The second half started about the same way the first ended. The Deacs were shooting a few too many 3-pointers and giving up way too many offensive rebounds, which resulted in a 9-2 Louisville run to cut a 22-point lead back down to 15. By dominating the paint, Louisville was able to draw a lot of fouls on the Deacs quickly to get into the bonus before the under 12-minute timeout.
With 10 minutes remaining in the game, Tyree Appleby picked up his 4th foul, forcing him to head to the bench. If you’ve watched even 1 game this season, it’s pretty easy to see that Wake Forest is just a completely different team with Appleby on the court as opposed to one the bench—the Deacs score almost 22 more points per 100 possessions and shoot 8% higher from the floor with him on the court. By the time Appleby found his way back onto the court, Louisville had gone on a 10-4 run to cut the lead down to just 10 points with 6 minutes remaining in the game.
The run gave Louisville life, and all of a sudden, they couldn’t miss. The Cards made 5 shots in a row, including 3 3-pointers to pull within 67-62 at the under 4-minute timeout. The Deacs just let the Cards hang around for the whole half, and then they caught fire. That is why it’s best to just put bad teams away when you have the chance.

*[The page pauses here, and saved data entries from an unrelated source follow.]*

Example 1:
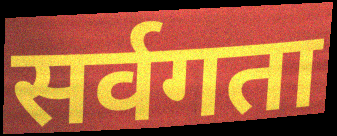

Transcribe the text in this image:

सर्वगता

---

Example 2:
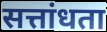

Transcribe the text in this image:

सत्तांधता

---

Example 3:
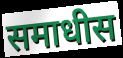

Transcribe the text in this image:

समाधीस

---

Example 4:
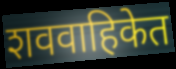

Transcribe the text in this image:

शववाहिकेत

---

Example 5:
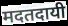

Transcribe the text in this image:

मदतदायी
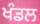
ਖੰਡਲ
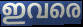
ഇവരെ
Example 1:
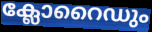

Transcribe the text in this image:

ക്ലോറൈഡും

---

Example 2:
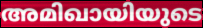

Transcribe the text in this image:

അമിഖായിയുടെ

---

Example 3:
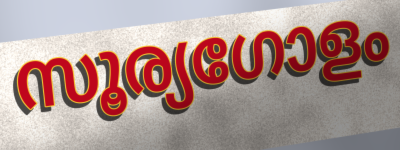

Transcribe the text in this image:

സൂര്യഗോളം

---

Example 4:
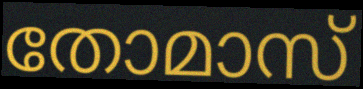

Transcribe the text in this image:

തോമാസ്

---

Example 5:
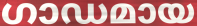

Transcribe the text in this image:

ഗാഡമായ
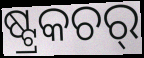
ଷ୍ଟ୍ରକଚର୍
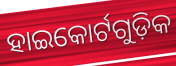
ହାଇକୋର୍ଟଗୁଡ଼ିକ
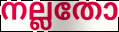
നല്ലതോ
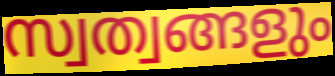
സ്വത്വങ്ങളും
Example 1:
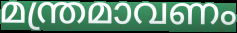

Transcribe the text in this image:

മന്ത്രമാവണം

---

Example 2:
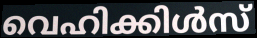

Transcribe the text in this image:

വെഹിക്കിൾസ്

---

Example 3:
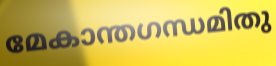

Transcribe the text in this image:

മേകാന്തഗന്ധമിതു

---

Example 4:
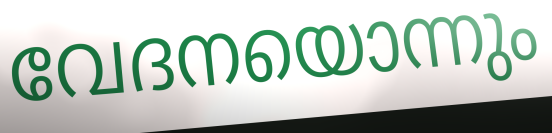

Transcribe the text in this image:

വേദനയൊന്നും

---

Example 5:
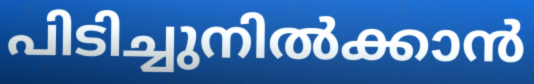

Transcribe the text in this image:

പിടിച്ചുനിൽക്കാൻ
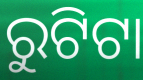
ରୁଟିଟା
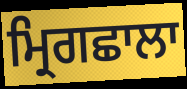
ਮ੍ਰਿਗਛਾਲਾ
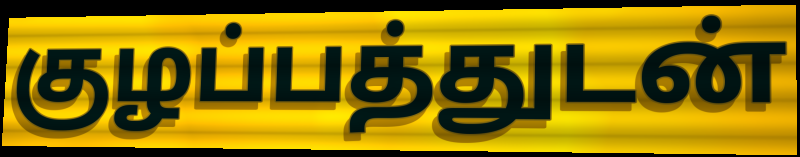
குழப்பத்துடன்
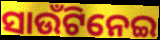
ସାଉଁଟିନେଇ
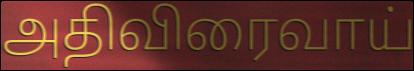
அதிவிரைவாய்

Mike James’s 4th 3-pointer of the half, part of a stretch where Louisville made 9 of 10 from the floor, cut the Wake Forest lead down to 3 points. James scored 15 of his game high 24 points in the second half and made 4 of his 6 3-point attempts. From the 14:50 mark to 2:40 remaining in the game, Wake was outscored 17-36 and saw their 22-point lead almost completely disappear.

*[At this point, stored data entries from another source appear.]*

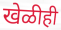
खेळीही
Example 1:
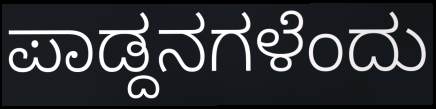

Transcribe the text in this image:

ಪಾಡ್ದನಗಳೆಂದು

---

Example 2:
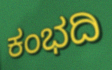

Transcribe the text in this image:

ಕಂಭದಿ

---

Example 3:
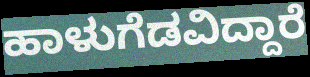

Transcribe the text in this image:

ಹಾಳುಗೆಡವಿದ್ದಾರೆ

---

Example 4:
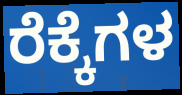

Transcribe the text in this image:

ರೆಕ್ಕೆಗಳ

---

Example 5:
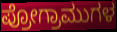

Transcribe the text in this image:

ಪ್ರೋಗ್ರಾಮುಗಳ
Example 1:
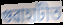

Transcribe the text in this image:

গুৱাহাটীত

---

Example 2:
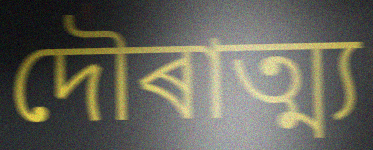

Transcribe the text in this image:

দৌৰাত্ম্য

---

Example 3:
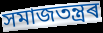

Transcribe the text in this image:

সমাজতন্ত্ৰৰ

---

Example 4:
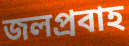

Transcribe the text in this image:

জলপ্ৰবাহ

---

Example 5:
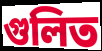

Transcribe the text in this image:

গুলিত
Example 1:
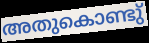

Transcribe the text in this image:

അതുകൊണ്ടു്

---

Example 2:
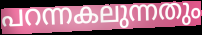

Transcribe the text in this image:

പറന്നകലുന്നതും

With the Cards on the verge of tying things up, Damari Monsanto came up big for the Deacs—the redshirt junior answered back with 2 huge 3-pointers of his own to push the lead back to 9 points. Monsanto was fantastic for Wake today, scoring a team high 21 points on 8-16 shooting from the floor. Those 2 clutch 3-pointers basically sealed the victory for the Deacs, who held on to win 80-72.
Monsanto was not the only Deacon who played great today. Hildreth had a very efficient game with 19 points on 80% shooting from the floor and 8 rebounds. He had 11 points in the second half and was vital for the Deacs running the offense when Appleby was on the bench. Appleby continued to be the key to Wake’s success this year—the Florida transfer finished with 13 points on 50% shooting and added 8 assists. Wake really struggles to get good looks when he is not on the court.
A win is a win, but I don’t think any Wake Forest fans probably feel very good about that one. The Deacs had a 22-point lead at one point in the second half, and somehow found themselves on the verge of going to overtime or worse in a little over 10 minutes. It probably has to do with their reliance on 3-point shooting (almost 60% of shot attempts came from beyond the arc today), but it feels like this Wake Forest team just isn’t great at playing with a lead. At the end of the day, I’d still rather be up 20 than down 20.
With the win, Wake moves to 11-5 overall and 3-2 in the ACC. The next 2 games are probably must wins for the Deacs as well, as they take on Florida State and Boston College, who currently sit and 245 and 217 in the NET rankings respectively. A couple of wins could help vault Wake Forest into the upper tier of the ACC standings and, more importantly, keep any bad losses off of their resume.